_Work to complete_
Word for word, retype the records below.

_Collected data_
***

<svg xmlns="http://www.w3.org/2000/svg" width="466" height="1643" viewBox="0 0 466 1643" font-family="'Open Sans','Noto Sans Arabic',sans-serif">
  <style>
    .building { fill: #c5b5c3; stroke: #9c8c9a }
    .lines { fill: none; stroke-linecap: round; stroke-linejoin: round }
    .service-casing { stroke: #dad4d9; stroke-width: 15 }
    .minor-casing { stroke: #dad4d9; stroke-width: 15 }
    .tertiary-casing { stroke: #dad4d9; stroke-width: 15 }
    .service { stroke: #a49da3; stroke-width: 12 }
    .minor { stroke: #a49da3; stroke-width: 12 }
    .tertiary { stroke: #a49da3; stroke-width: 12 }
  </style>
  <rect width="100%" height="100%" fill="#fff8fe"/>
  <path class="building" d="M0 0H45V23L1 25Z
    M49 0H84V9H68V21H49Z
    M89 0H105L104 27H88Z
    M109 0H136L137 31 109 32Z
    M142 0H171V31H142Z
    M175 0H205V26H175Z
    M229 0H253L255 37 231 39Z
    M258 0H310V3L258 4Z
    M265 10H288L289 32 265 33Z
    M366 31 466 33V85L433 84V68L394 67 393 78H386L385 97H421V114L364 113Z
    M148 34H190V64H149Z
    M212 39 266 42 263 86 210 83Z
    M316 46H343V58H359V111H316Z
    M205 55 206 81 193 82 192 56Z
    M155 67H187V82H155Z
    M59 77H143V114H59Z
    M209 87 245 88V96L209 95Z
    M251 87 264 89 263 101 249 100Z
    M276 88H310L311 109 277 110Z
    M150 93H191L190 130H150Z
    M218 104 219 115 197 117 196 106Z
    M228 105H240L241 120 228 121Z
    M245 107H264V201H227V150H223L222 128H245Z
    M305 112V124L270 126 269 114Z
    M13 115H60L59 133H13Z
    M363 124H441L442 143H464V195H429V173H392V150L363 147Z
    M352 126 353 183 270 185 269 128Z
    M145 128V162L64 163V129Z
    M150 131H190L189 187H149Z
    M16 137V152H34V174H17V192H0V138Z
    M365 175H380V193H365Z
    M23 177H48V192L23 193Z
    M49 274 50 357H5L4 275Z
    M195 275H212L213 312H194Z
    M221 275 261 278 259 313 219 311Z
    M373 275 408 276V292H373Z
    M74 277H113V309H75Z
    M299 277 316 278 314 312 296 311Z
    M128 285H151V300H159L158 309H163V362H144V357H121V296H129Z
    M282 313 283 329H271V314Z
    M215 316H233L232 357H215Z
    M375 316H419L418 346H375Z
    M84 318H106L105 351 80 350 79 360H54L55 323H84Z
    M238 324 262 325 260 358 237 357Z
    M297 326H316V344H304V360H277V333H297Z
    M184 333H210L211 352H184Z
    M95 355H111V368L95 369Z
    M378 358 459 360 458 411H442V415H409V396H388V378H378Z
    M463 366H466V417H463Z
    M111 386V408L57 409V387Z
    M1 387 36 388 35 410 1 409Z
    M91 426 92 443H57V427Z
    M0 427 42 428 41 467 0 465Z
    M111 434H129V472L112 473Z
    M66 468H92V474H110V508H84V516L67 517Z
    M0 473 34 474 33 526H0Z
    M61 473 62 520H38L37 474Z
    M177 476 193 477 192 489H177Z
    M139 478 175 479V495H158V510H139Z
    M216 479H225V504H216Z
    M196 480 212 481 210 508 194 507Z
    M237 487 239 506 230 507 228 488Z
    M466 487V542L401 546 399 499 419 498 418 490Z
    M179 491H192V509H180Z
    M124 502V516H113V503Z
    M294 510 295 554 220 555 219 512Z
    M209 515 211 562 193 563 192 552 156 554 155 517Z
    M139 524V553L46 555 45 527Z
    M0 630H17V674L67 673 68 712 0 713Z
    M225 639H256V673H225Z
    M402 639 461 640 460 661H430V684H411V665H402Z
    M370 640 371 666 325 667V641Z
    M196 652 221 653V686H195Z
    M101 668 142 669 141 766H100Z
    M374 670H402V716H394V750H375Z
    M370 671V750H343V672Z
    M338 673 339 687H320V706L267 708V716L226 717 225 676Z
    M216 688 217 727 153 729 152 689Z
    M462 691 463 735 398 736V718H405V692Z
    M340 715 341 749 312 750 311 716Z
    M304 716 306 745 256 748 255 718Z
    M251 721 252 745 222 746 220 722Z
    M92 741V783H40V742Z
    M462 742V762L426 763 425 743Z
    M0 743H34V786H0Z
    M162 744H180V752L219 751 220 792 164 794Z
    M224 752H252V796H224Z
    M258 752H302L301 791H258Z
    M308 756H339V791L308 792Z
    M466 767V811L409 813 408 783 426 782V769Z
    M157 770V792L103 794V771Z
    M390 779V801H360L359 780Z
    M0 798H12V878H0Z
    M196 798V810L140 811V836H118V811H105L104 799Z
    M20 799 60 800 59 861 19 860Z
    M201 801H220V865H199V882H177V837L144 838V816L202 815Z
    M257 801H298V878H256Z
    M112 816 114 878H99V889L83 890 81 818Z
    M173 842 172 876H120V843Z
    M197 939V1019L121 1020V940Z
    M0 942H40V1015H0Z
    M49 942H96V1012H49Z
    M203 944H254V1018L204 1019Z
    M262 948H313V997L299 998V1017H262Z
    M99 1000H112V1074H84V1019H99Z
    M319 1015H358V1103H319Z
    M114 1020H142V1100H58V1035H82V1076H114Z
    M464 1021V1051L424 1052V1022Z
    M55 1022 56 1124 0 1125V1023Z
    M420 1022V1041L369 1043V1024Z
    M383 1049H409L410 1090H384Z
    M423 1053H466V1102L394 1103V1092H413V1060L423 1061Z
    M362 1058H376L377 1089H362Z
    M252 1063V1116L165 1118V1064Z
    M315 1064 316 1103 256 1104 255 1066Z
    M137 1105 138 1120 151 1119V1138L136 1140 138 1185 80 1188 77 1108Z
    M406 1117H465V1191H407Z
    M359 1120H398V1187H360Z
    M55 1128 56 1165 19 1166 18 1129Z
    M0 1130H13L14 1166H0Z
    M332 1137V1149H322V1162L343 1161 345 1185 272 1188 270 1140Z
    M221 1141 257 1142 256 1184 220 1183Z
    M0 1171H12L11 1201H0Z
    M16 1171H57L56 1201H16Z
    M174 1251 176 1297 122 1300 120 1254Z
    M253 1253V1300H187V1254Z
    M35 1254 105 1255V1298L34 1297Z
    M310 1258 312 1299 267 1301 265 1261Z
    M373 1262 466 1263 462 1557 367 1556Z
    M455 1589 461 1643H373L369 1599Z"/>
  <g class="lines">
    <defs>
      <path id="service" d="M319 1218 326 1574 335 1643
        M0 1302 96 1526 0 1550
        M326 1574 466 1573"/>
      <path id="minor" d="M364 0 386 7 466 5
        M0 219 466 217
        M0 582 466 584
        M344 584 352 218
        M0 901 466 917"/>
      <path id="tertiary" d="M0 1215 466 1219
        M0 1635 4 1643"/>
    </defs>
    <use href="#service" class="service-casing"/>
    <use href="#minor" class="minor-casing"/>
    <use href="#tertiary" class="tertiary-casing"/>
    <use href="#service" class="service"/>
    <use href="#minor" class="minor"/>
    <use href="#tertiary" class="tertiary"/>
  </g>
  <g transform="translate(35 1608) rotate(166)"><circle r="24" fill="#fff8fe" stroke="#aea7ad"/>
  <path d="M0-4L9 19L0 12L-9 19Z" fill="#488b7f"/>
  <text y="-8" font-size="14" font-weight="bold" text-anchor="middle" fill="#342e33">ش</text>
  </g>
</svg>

***

_Task response_
<svg xmlns="http://www.w3.org/2000/svg" width="466" height="1643" viewBox="0 0 466 1643" font-family="'Open Sans','Noto Sans Arabic',sans-serif">
  <style>
    .building { fill: #c5b5c3; stroke: #9c8c9a }
    .lines { fill: none; stroke-linecap: round; stroke-linejoin: round }
    .service-casing { stroke: #dad4d9; stroke-width: 15 }
    .minor-casing { stroke: #dad4d9; stroke-width: 15 }
    .tertiary-casing { stroke: #dad4d9; stroke-width: 15 }
    .service { stroke: #a49da3; stroke-width: 12 }
    .minor { stroke: #a49da3; stroke-width: 12 }
    .tertiary { stroke: #a49da3; stroke-width: 12 }
  </style>
  <rect width="100%" height="100%" fill="#fff8fe"/>
  <path class="building" d="M0 0H45V23L1 25Z
    M49 0H84V9H68V21H49Z
    M89 0H105L104 27H88Z
    M109 0H136L137 31 109 32Z
    M142 0H171V31H142Z
    M175 0H205V26H175Z
    M229 0H253L255 37 231 39Z
    M258 0H310V3L258 4Z
    M265 10H288L289 32 265 33Z
    M366 31 466 33V85L433 84V68L394 67 393 78H386L385 97H421V114L364 113Z
    M148 34H190V64H149Z
    M212 39 266 42 263 86 210 83Z
    M316 46H343V58H359V111H316Z
    M205 55 206 81 193 82 192 56Z
    M155 67H187V82H155Z
    M59 77H143V114H59Z
    M209 87 245 88V96L209 95Z
    M251 87 264 89 263 101 249 100Z
    M276 88H310L311 109 277 110Z
    M150 93H191L190 130H150Z
    M218 104 219 115 197 117 196 106Z
    M228 105H240L241 120 228 121Z
    M245 107H264V201H227V150H223L222 128H245Z
    M305 112V124L270 126 269 114Z
    M13 115H60L59 133H13Z
    M363 124H441L442 143H464V195H429V173H392V150L363 147Z
    M352 126 353 183 270 185 269 128Z
    M145 128V162L64 163V129Z
    M150 131H190L189 187H149Z
    M16 137V152H34V174H17V192H0V138Z
    M365 175H380V193H365Z
    M23 177H48V192L23 193Z
    M49 274 50 357H5L4 275Z
    M195 275H212L213 312H194Z
    M221 275 261 278 259 313 219 311Z
    M373 275 408 276V292H373Z
    M74 277H113V309H75Z
    M299 277 316 278 314 312 296 311Z
    M128 285H151V300H159L158 309H163V362H144V357H121V296H129Z
    M282 313 283 329H271V314Z
    M215 316H233L232 357H215Z
    M375 316H419L418 346H375Z
    M84 318H106L105 351 80 350 79 360H54L55 323H84Z
    M238 324 262 325 260 358 237 357Z
    M297 326H316V344H304V360H277V333H297Z
    M184 333H210L211 352H184Z
    M95 355H111V368L95 369Z
    M378 358 459 360 458 411H442V415H409V396H388V378H378Z
    M463 366H466V417H463Z
    M111 386V408L57 409V387Z
    M1 387 36 388 35 410 1 409Z
    M91 426 92 443H57V427Z
    M0 427 42 428 41 467 0 465Z
    M111 434H129V472L112 473Z
    M66 468H92V474H110V508H84V516L67 517Z
    M0 473 34 474 33 526H0Z
    M61 473 62 520H38L37 474Z
    M177 476 193 477 192 489H177Z
    M139 478 175 479V495H158V510H139Z
    M216 479H225V504H216Z
    M196 480 212 481 210 508 194 507Z
    M237 487 239 506 230 507 228 488Z
    M466 487V542L401 546 399 499 419 498 418 490Z
    M179 491H192V509H180Z
    M124 502V516H113V503Z
    M294 510 295 554 220 555 219 512Z
    M209 515 211 562 193 563 192 552 156 554 155 517Z
    M139 524V553L46 555 45 527Z
    M0 630H17V674L67 673 68 712 0 713Z
    M225 639H256V673H225Z
    M402 639 461 640 460 661H430V684H411V665H402Z
    M370 640 371 666 325 667V641Z
    M196 652 221 653V686H195Z
    M101 668 142 669 141 766H100Z
    M374 670H402V716H394V750H375Z
    M370 671V750H343V672Z
    M338 673 339 687H320V706L267 708V716L226 717 225 676Z
    M216 688 217 727 153 729 152 689Z
    M462 691 463 735 398 736V718H405V692Z
    M340 715 341 749 312 750 311 716Z
    M304 716 306 745 256 748 255 718Z
    M251 721 252 745 222 746 220 722Z
    M92 741V783H40V742Z
    M462 742V762L426 763 425 743Z
    M0 743H34V786H0Z
    M162 744H180V752L219 751 220 792 164 794Z
    M224 752H252V796H224Z
    M258 752H302L301 791H258Z
    M308 756H339V791L308 792Z
    M466 767V811L409 813 408 783 426 782V769Z
    M157 770V792L103 794V771Z
    M390 779V801H360L359 780Z
    M0 798H12V878H0Z
    M196 798V810L140 811V836H118V811H105L104 799Z
    M20 799 60 800 59 861 19 860Z
    M201 801H220V865H199V882H177V837L144 838V816L202 815Z
    M257 801H298V878H256Z
    M112 816 114 878H99V889L83 890 81 818Z
    M173 842 172 876H120V843Z
    M197 939V1019L121 1020V940Z
    M0 942H40V1015H0Z
    M49 942H96V1012H49Z
    M203 944H254V1018L204 1019Z
    M262 948H313V997L299 998V1017H262Z
    M99 1000H112V1074H84V1019H99Z
    M319 1015H358V1103H319Z
    M114 1020H142V1100H58V1035H82V1076H114Z
    M464 1021V1051L424 1052V1022Z
    M55 1022 56 1124 0 1125V1023Z
    M420 1022V1041L369 1043V1024Z
    M383 1049H409L410 1090H384Z
    M423 1053H466V1102L394 1103V1092H413V1060L423 1061Z
    M362 1058H376L377 1089H362Z
    M252 1063V1116L165 1118V1064Z
    M315 1064 316 1103 256 1104 255 1066Z
    M137 1105 138 1120 151 1119V1138L136 1140 138 1185 80 1188 77 1108Z
    M406 1117H465V1191H407Z
    M359 1120H398V1187H360Z
    M55 1128 56 1165 19 1166 18 1129Z
    M0 1130H13L14 1166H0Z
    M332 1137V1149H322V1162L343 1161 345 1185 272 1188 270 1140Z
    M221 1141 257 1142 256 1184 220 1183Z
    M0 1171H12L11 1201H0Z
    M16 1171H57L56 1201H16Z
    M174 1251 176 1297 122 1300 120 1254Z
    M253 1253V1300H187V1254Z
    M35 1254 105 1255V1298L34 1297Z
    M310 1258 312 1299 267 1301 265 1261Z
    M373 1262 466 1263 462 1557 367 1556Z
    M455 1589 461 1643H373L369 1599Z"/>
  <g class="lines">
    <defs>
      <path id="service" d="M319 1218 326 1574 335 1643
        M0 1302 96 1526 0 1550
        M326 1574 466 1573"/>
      <path id="minor" d="M364 0 386 7 466 5
        M0 219 466 217
        M0 582 466 584
        M344 584 352 218
        M0 901 466 917"/>
      <path id="tertiary" d="M0 1215 466 1219
        M0 1635 4 1643"/>
    </defs>
    <use href="#service" class="service-casing"/>
    <use href="#minor" class="minor-casing"/>
    <use href="#tertiary" class="tertiary-casing"/>
    <use href="#service" class="service"/>
    <use href="#minor" class="minor"/>
    <use href="#tertiary" class="tertiary"/>
  </g>
  <g transform="translate(35 1608) rotate(166)"><circle r="24" fill="#fff8fe" stroke="#aea7ad"/>
  <path d="M0-4L9 19L0 12L-9 19Z" fill="#488b7f"/>
  <text y="-8" font-size="14" font-weight="bold" text-anchor="middle" fill="#342e33">ش</text>
  </g>
</svg>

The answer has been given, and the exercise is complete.